Hall said she feels even stronger than she did before the pacemaker.
“I look back at pictures and I was gray, I felt so weak, so tired,” she said. “When I’m out there running, I’m so strong right now.
“Maybe part of it is peace of mind. I know when I go to cool down, my heart is going to keep going for me.”
Hall said the run was an experience of a lifetime.
“A year ago, I didn’t know if I would ever be able to run again,” she said. “I was so strong at this point and so shocked that I was so strong.
“Meeting everyone else with their devices was very humbling.”
Hall said she had trained and prepared for the 10-mile race, but it ended up being one of her slowest performances.
“I wanted to run fast and run hard, but when I got there, I just felt like that wasn't what I was there for,” she said. “I wanted to be an inspiration to as many people along the route as I could be.”
Hall has been running competitively for 14 years and now coaches runners with Luke’s Locker in Colleyville. She loves the sport, and running is her morning routine, like a cup of coffee at 3:30.
“It gives me that time to myself to think about what my day’s going to be like,” she said. “It stars my day off right and I feel more energized throughout the day.”
Richard Chance also is a coach with Luke’s. He and several other runners ran in Minnesota last year and when they heard about the Global Heroes program, they had to tell Hall, he said.
“It seems like nothing can keep her down, that’s why I thought she was perfect for this Global Heroes program,” Chance said.
“She loves running and everything, but her strong suit is the way she encourages all the other runners,” Chance said. “She’s a great runner, but she’s even a better person for all the people in the program.”
Hall wants to take her struggle and help others. She said she wants to start a 5K race to help people with heart issues.
“I would love to get out there and raise money and get people to continue living,” she said.

# [Tasks]
- A) Copy the passage about Hall word for word, starting at "Hall said she feels" and ending at "strong right now.".
- B) According to the passage about Hall, why did the 10-mile race turn out to be one of her slowest performances?
- C) In the passage about Hall, how many years has she been running competitively?

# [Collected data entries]
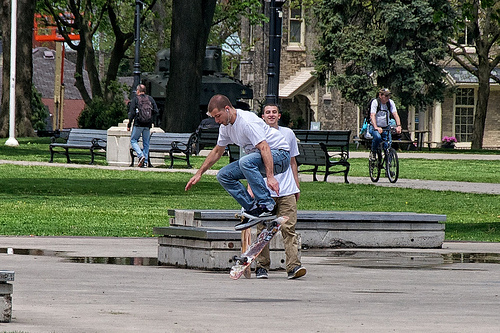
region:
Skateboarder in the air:
[186, 93, 296, 232]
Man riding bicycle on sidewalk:
[354, 83, 414, 189]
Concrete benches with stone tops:
[153, 205, 466, 282]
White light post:
[1, 0, 29, 152]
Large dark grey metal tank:
[126, 37, 266, 137]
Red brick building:
[13, 59, 111, 139]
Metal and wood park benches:
[43, 121, 363, 184]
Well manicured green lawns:
[1, 107, 493, 249]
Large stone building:
[233, 2, 498, 159]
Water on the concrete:
[4, 227, 499, 279]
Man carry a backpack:
[117, 79, 164, 173]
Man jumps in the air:
[182, 89, 294, 247]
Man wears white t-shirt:
[185, 87, 296, 239]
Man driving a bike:
[351, 80, 408, 190]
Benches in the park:
[37, 123, 359, 183]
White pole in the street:
[3, 0, 25, 150]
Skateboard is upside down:
[221, 213, 289, 285]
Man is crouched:
[176, 86, 298, 233]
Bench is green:
[43, 119, 115, 165]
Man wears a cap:
[346, 76, 414, 195]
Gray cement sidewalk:
[48, 261, 208, 331]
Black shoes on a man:
[226, 194, 301, 246]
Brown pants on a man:
[237, 191, 304, 308]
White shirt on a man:
[200, 94, 298, 200]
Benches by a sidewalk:
[51, 111, 205, 178]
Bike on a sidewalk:
[344, 82, 411, 194]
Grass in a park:
[12, 157, 169, 247]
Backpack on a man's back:
[125, 78, 157, 121]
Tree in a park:
[313, 8, 439, 162]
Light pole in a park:
[259, 20, 294, 131]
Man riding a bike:
[356, 83, 413, 184]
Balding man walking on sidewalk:
[118, 74, 160, 173]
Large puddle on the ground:
[309, 240, 497, 291]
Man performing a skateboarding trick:
[178, 85, 295, 284]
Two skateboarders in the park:
[158, 1, 358, 323]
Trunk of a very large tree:
[149, 0, 221, 135]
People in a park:
[36, 1, 494, 331]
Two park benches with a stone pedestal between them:
[44, 120, 198, 168]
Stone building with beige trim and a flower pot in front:
[233, 0, 498, 155]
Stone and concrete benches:
[148, 196, 455, 270]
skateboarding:
[191, 89, 322, 290]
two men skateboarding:
[174, 89, 331, 292]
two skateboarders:
[179, 86, 335, 288]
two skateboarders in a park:
[56, 86, 436, 332]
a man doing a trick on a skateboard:
[178, 86, 298, 293]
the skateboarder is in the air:
[176, 91, 294, 278]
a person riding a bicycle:
[360, 81, 409, 183]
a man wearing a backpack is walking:
[124, 78, 161, 178]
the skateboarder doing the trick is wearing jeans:
[175, 91, 294, 269]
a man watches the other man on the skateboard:
[251, 98, 313, 279]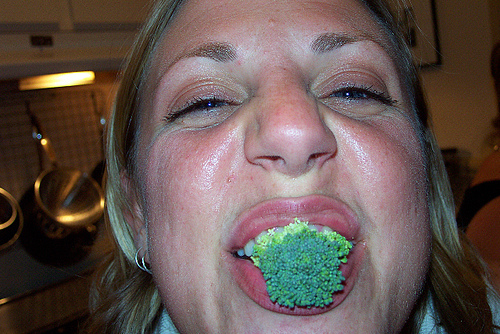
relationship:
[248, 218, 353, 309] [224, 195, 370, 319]
broccoli in girl's mouth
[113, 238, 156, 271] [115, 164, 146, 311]
earring in a womans ear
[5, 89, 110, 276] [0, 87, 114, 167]
cooking tools on peg board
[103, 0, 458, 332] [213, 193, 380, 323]
girl in womans mouth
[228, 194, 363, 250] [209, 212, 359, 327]
lip on womans mouth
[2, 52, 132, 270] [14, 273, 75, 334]
pots hanging in back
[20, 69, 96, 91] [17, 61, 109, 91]
light turned on light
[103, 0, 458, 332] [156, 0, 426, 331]
girl has face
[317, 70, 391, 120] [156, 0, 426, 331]
eye on face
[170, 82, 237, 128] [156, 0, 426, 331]
eye on face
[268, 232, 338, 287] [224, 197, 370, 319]
broccoli in girl's mouth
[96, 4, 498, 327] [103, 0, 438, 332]
hair of girl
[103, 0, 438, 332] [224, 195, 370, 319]
girl has girl's mouth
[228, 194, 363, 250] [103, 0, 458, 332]
lip on girl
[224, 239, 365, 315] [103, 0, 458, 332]
lip on girl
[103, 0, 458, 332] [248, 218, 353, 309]
girl eating broccoli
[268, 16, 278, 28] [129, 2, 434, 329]
pimple on face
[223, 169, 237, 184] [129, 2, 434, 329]
pimple on face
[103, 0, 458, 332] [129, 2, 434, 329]
girl has face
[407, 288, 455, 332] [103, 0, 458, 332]
white collar on girl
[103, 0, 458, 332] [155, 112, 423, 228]
girl has acne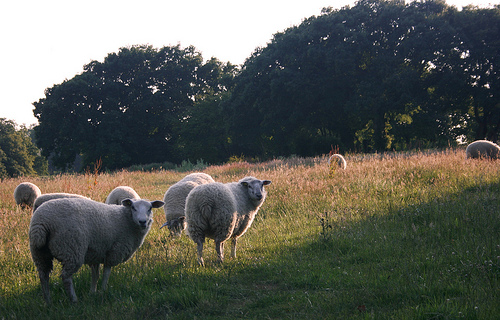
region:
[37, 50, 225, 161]
A big tree in a field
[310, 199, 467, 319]
Grass in a field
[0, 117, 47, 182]
A bush in a field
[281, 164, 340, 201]
Weeds in a field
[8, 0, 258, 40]
The sky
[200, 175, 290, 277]
A sheep in the field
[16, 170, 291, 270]
A group of sheep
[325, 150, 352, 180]
A sheep running towards tree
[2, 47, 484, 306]
A flock of sheep in a field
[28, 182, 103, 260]
Fur of a sheep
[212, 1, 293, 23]
clear blue skies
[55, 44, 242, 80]
top of green trees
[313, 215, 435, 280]
large area of shadows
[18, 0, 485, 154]
large cluster of trees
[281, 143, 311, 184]
single blades of brown grass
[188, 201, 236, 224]
small stubbly sheep's tail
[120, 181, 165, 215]
black oblong sheep's ears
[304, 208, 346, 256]
small flower patch with buds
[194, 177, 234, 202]
luxurious wool on sheep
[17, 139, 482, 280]
field with white sheep grazing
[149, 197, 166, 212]
the ear of a sheep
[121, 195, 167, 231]
the head of a sheep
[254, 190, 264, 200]
the nose of a sheep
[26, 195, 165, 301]
a sheep in the grass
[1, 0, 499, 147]
a gray sky over the field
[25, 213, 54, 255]
the tail of a sheep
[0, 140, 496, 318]
a green grassy field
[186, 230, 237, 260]
the legs of a sheep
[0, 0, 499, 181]
a row of green trees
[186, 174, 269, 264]
a sheep in the field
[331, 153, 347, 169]
Male sheep walking in a field.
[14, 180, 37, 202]
Baby sheep walking in a field.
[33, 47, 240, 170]
Large tree in a field.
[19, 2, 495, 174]
Wooded area in front of a field.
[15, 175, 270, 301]
Family of sheep walking in a field.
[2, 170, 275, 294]
Group of sheep grazing in a field.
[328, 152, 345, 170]
Lone sheep walking in a field.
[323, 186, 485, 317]
Grassy area in a field.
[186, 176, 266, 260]
Large sheep walking with the pack.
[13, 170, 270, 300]
Family of sheep eating together.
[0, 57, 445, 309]
sheep in a field of grass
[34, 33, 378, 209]
trees behind a herd of sheep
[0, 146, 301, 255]
five sheet enjoying a field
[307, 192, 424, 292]
shadowy green grass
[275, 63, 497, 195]
grazing sheep in field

# [Activity answers]
- A)
Hall said she feels even stronger than she did before the pacemaker.
“I look back at pictures and I was gray, I felt so weak, so tired,” she said. “When I’m out there running, I’m so strong right now.

- B) Although she had trained to run fast and hard, once she got there she felt that wasn't what she was there for. She wanted to be an inspiration to as many people along the route as she could.

- C) She has been running competitively for 14 years.